Writing a will allows you to decide before your death who is going to get your assets, who is going to oversee the process of transferring them to those people and who will be the guardian of your minor children after your death, if you have any. To a great extent, you take the power of these decisions away from the court. Laws regarding wills vary from state to state. Title 64.1 of the Code of Virginia lists the state's requirements and provisions for wills and estate matters.

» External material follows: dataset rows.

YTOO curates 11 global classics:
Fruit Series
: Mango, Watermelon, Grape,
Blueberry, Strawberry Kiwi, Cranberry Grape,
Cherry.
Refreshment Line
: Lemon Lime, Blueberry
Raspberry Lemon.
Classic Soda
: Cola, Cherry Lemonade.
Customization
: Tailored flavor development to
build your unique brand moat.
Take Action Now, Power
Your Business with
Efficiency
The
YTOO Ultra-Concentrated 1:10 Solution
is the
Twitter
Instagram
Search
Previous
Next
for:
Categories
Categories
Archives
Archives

How to Exclude People When Making a Will

Most states will not allow you to exclude your spouse from your will. According to the American Bar Association, this stems from the days when wives had no source of financial support except their husbands, and were left destitute without an inheritance. Some states, such as Louisiana and Florida, will not even allow you to disinherit your child. When you exclude anyone who would normally be an heir under your state’s law, it is considered “negative intent.” Consult an attorney to make sure you include the proper wording in your will to prevent your excluded heir from contesting it.

Tennessee Laws on Wills

Tennessee’s laws regarding wills are specific and exact. If your will is deemed invalid by the court for not meeting one of the state’s many requirements, your possessions will be distributed as though you had left no will at all. Although you can certainly write your own will, it is advisable that an attorney look at it to make sure it conforms to Tennessee’s statutes so your chosen beneficiaries receive exactly what you intended them to.